Overview
FAR 30.602 outlines the process and criteria for the Cognizant Federal Agency Official (CFAO) to determine if a cost impact resulting from a CAS change or noncompliance is significant enough to warrant a formal contract price adjustment. It provides the procedural framework for dismissing negligible impacts while maintaining the Government’s right to future adjustments.
Key Rules
- Criteria for Determination: The CFAO must use the specific materiality criteria established in 48 CFR 9903.305 to evaluate cost impacts.
- Timing and Evidence: A determination can be made before or after a General Dollar Magnitude (GDM) proposal is submitted, but it must always be supported by adequate documentation.

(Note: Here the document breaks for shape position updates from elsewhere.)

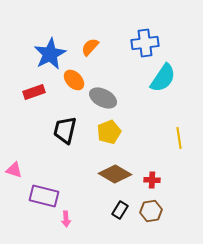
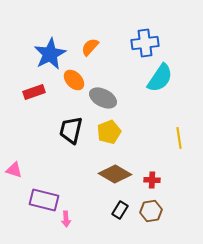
cyan semicircle: moved 3 px left
black trapezoid: moved 6 px right
purple rectangle: moved 4 px down
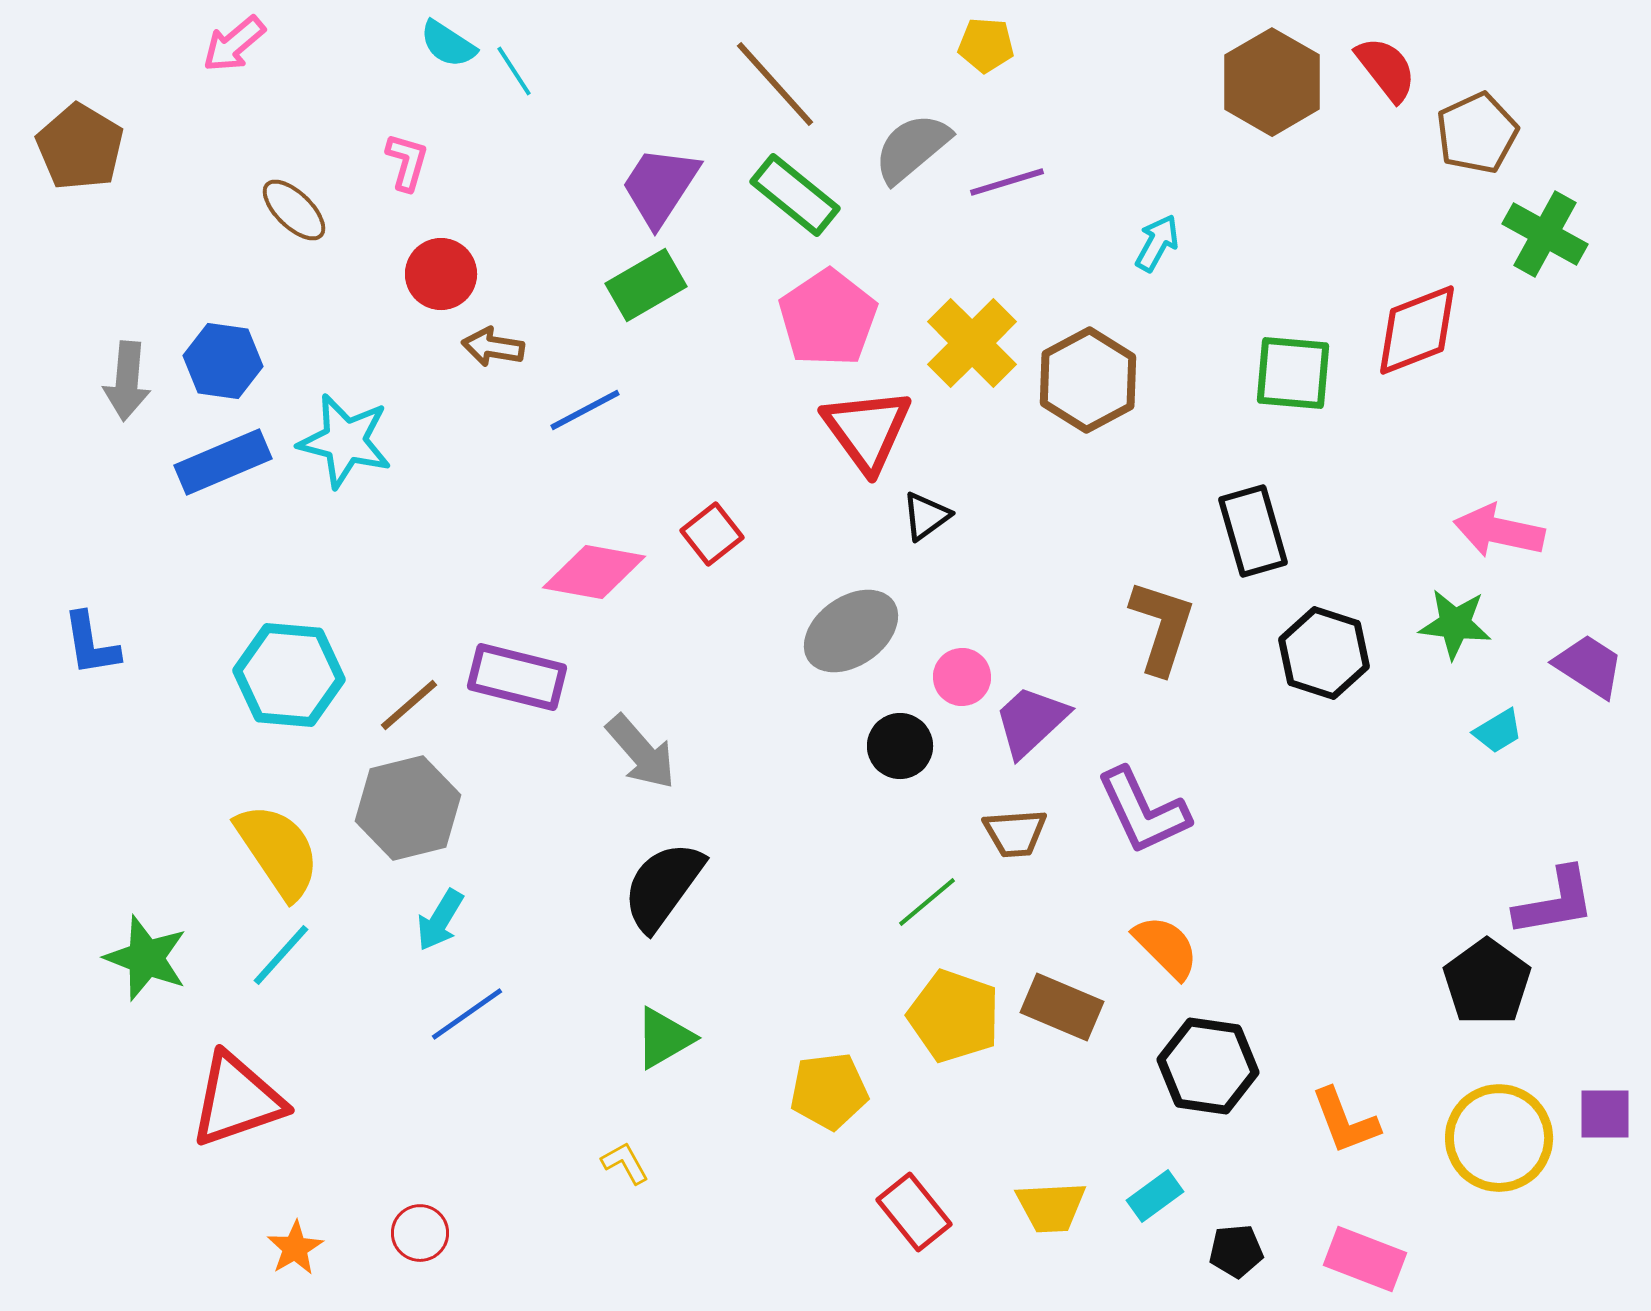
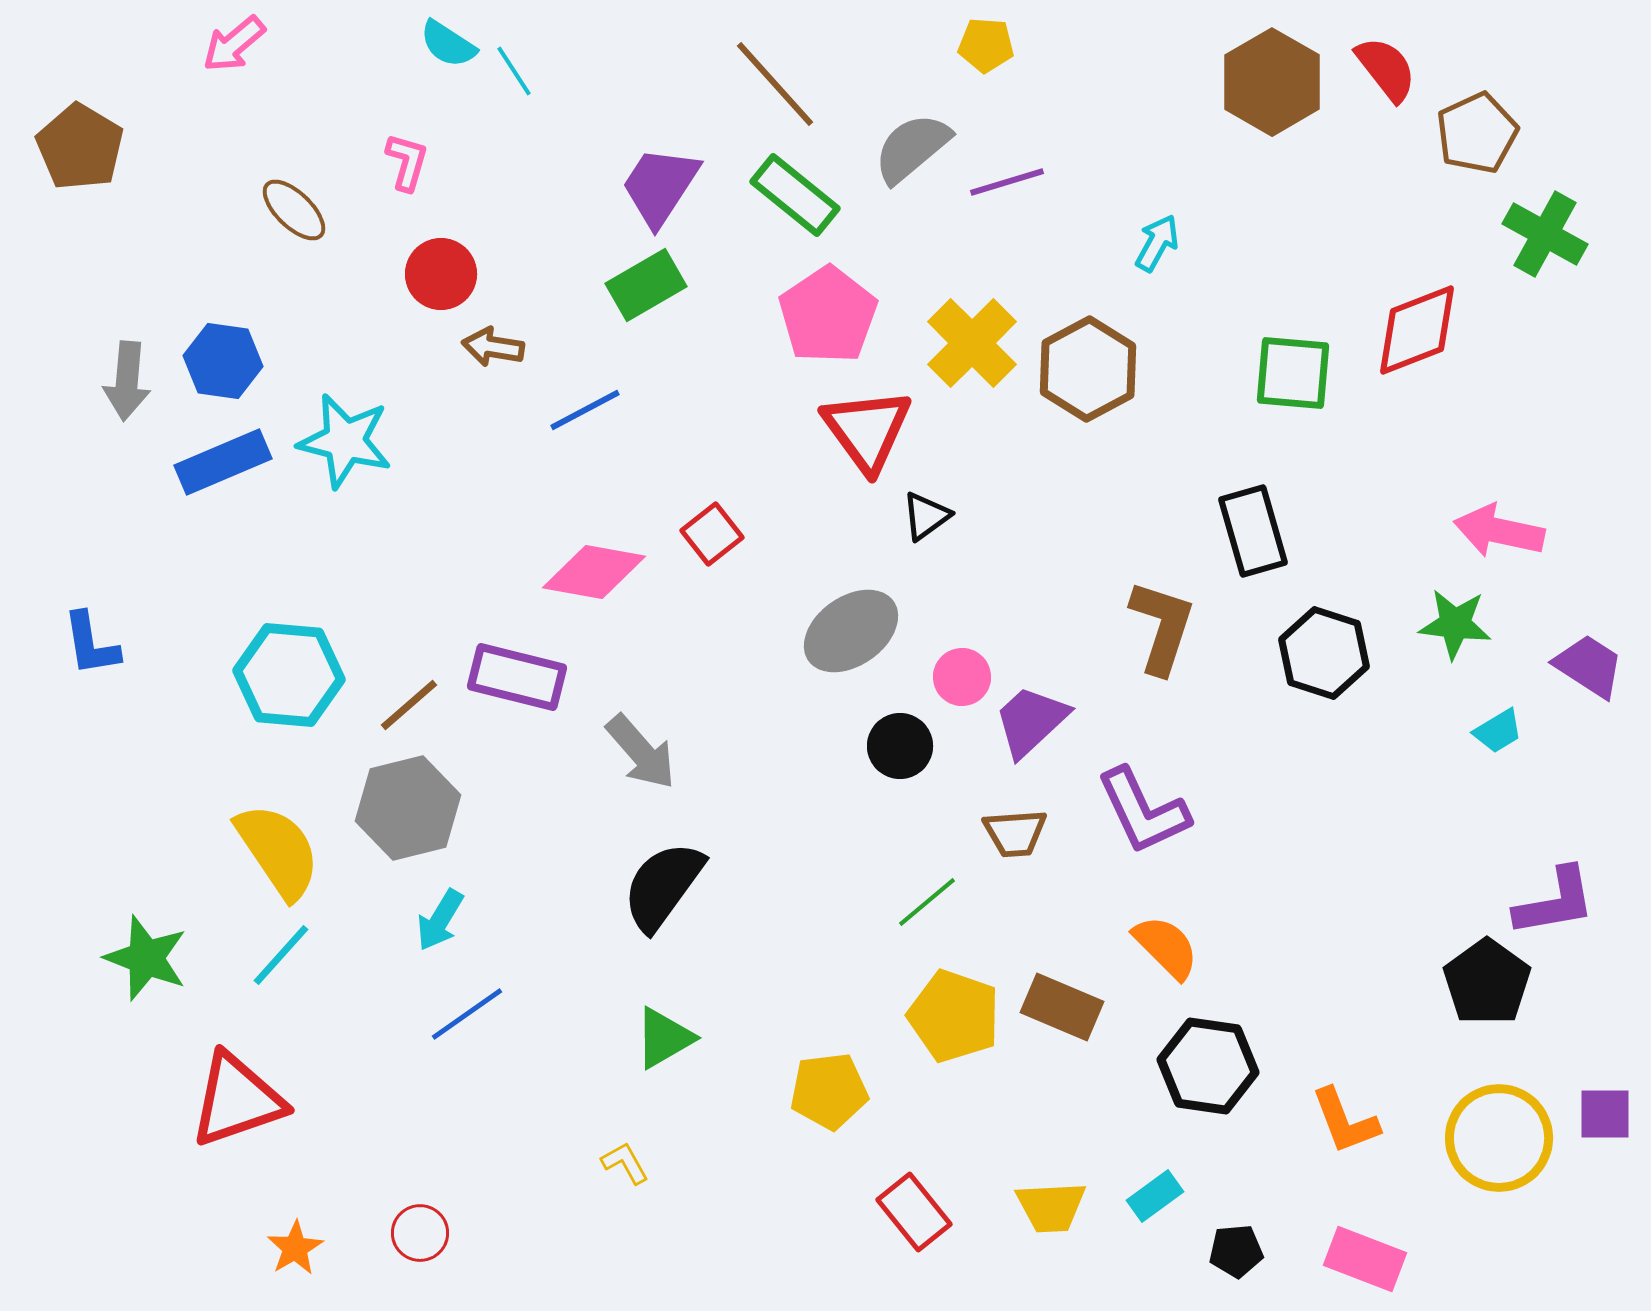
pink pentagon at (828, 318): moved 3 px up
brown hexagon at (1088, 380): moved 11 px up
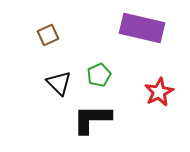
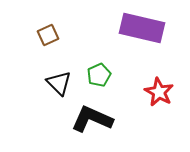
red star: rotated 16 degrees counterclockwise
black L-shape: rotated 24 degrees clockwise
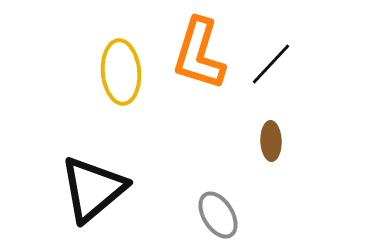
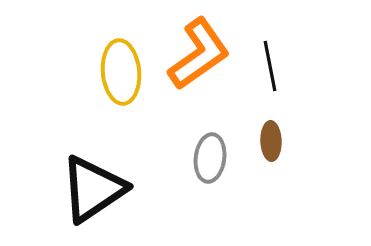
orange L-shape: rotated 142 degrees counterclockwise
black line: moved 1 px left, 2 px down; rotated 54 degrees counterclockwise
black triangle: rotated 6 degrees clockwise
gray ellipse: moved 8 px left, 57 px up; rotated 39 degrees clockwise
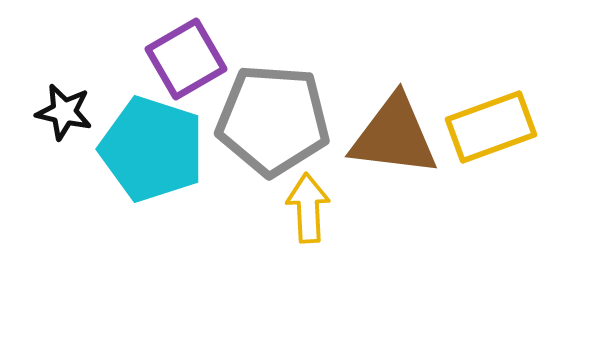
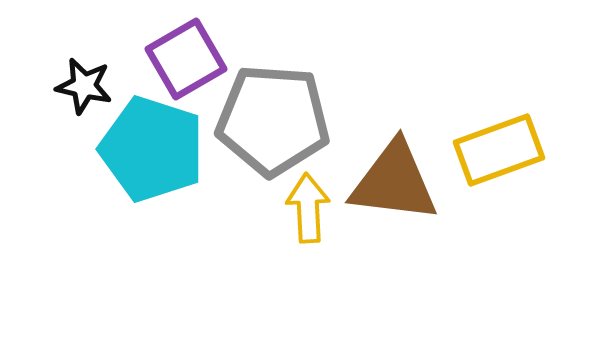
black star: moved 20 px right, 26 px up
yellow rectangle: moved 8 px right, 23 px down
brown triangle: moved 46 px down
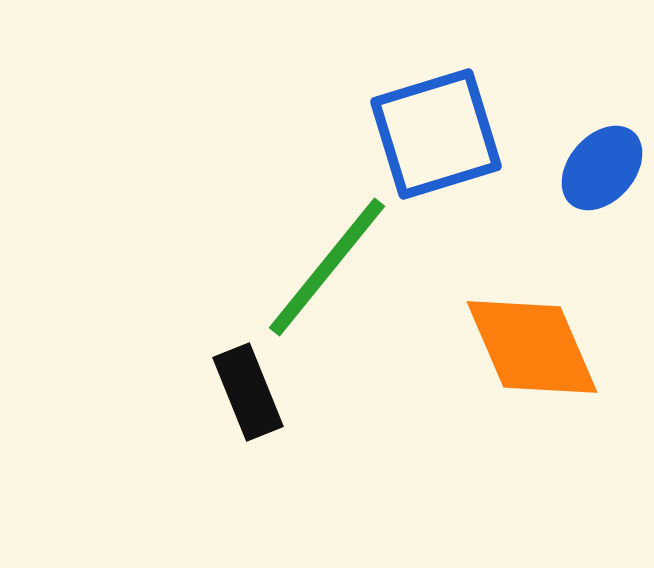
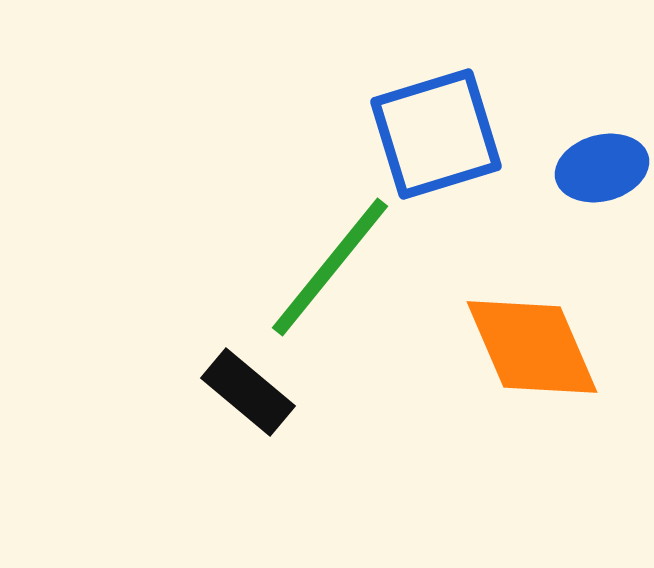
blue ellipse: rotated 34 degrees clockwise
green line: moved 3 px right
black rectangle: rotated 28 degrees counterclockwise
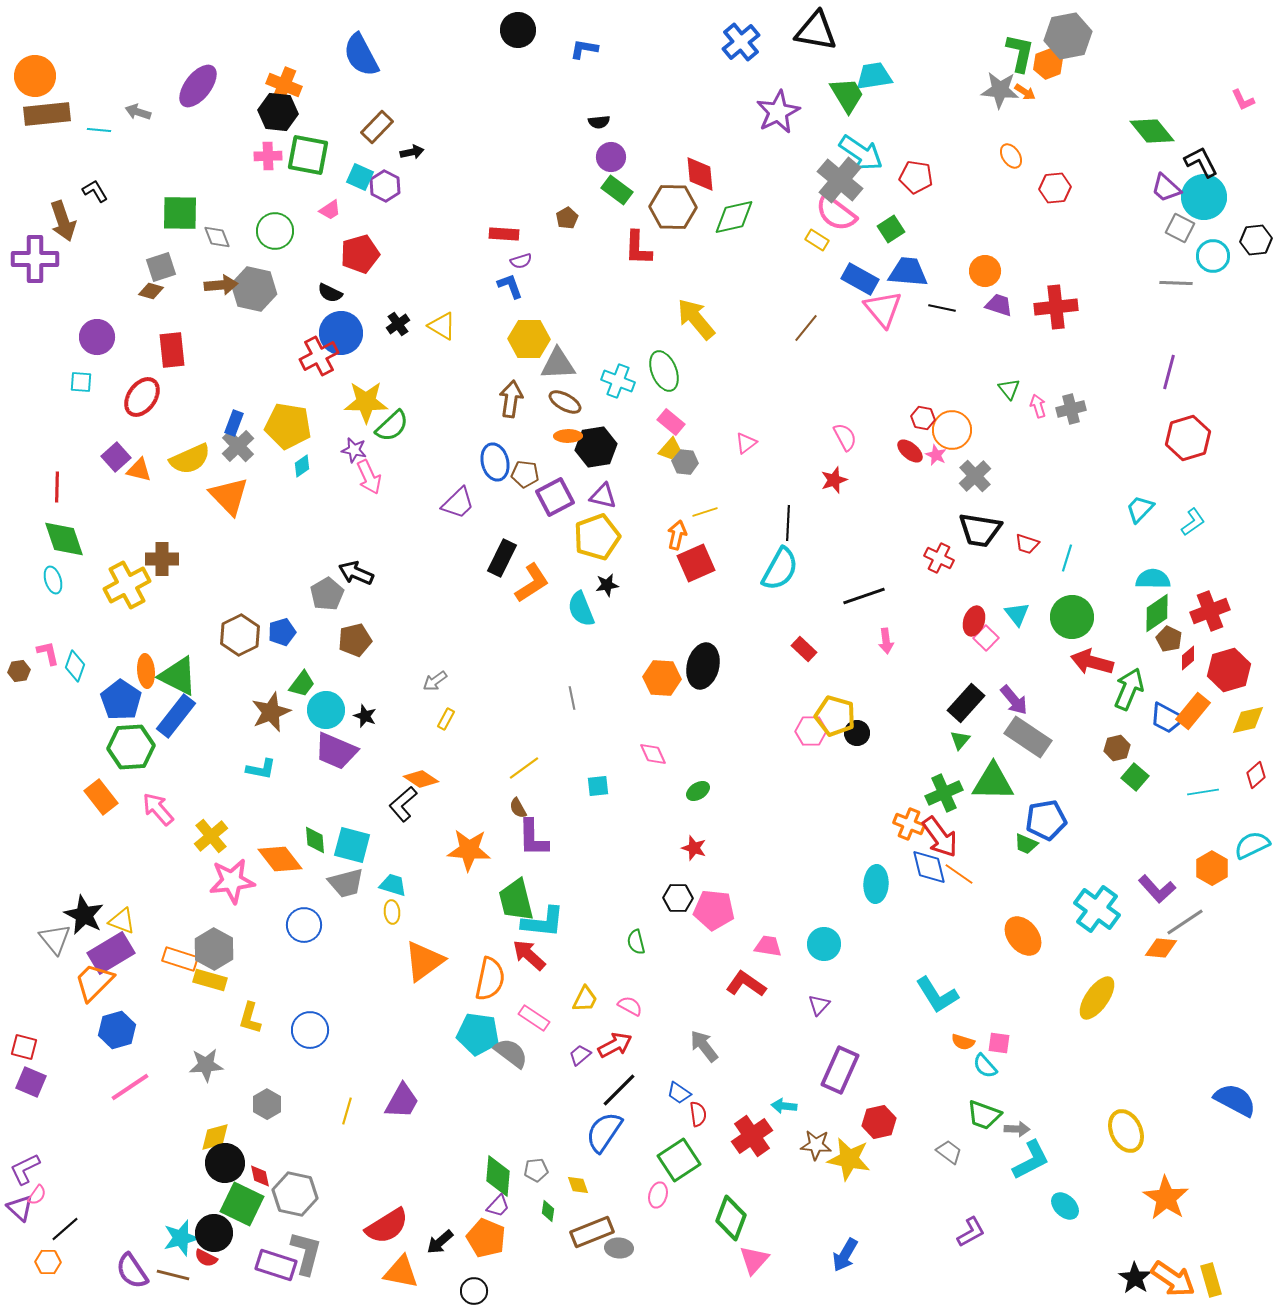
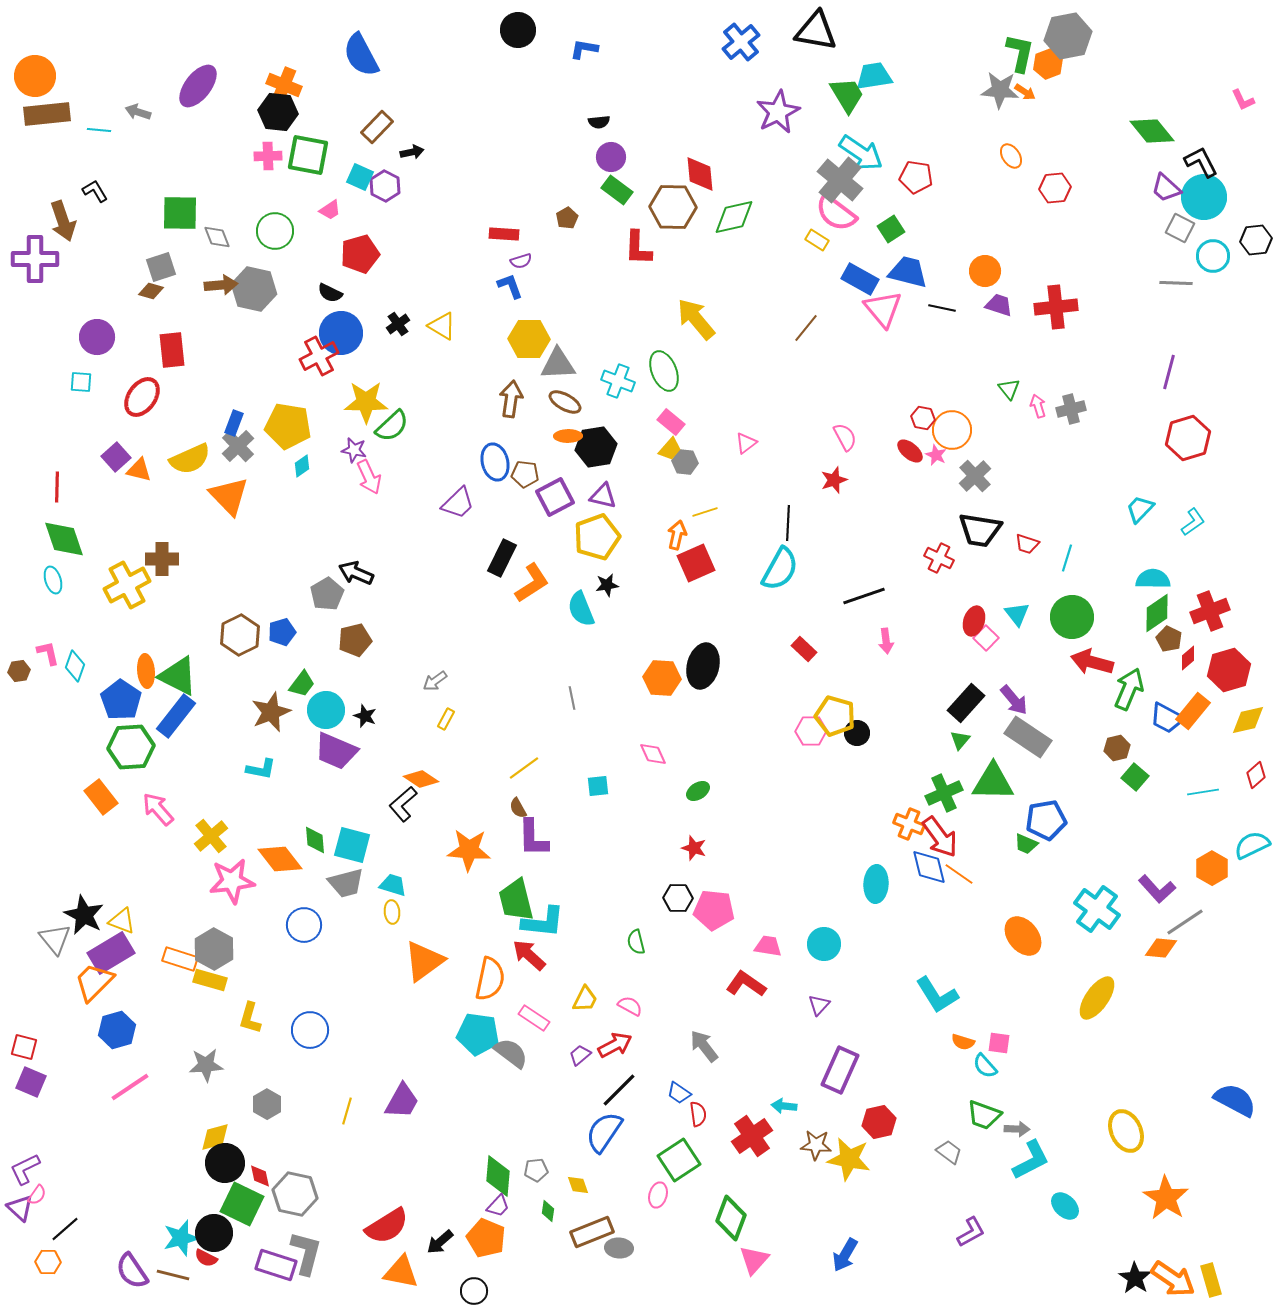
blue trapezoid at (908, 272): rotated 9 degrees clockwise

- Handling Immaterial Impacts: If the impact is immaterial, the CFAO concludes the process without contract adjustments, documents the rationale, and notifies the contractor to correct any underlying noncompliance.
- Reservation of Rights: For uncorrected immaterial noncompliances, the Government expressly reserves the right to make adjustments in the future should the cost impact become material.
- Mandatory Procedures for Material Impacts: When an impact is deemed material, the CFAO is required to follow the formal adjustment and notification procedures specified in FAR 30.603 through 30.606.
Practical Implications
- Administrative Efficiency: This section allows the CFAO to waive burdensome negotiations and administrative costs for both parties when the financial impact of an accounting change does not justify the effort of a formal adjustment.
- Ongoing Compliance Risk: Contractors remain obligated to fix noncompliant accounting practices even if the current impact is immaterial; failure to do so creates a "latent" liability that the Government can trigger if the contractor’s business base or cost structure changes.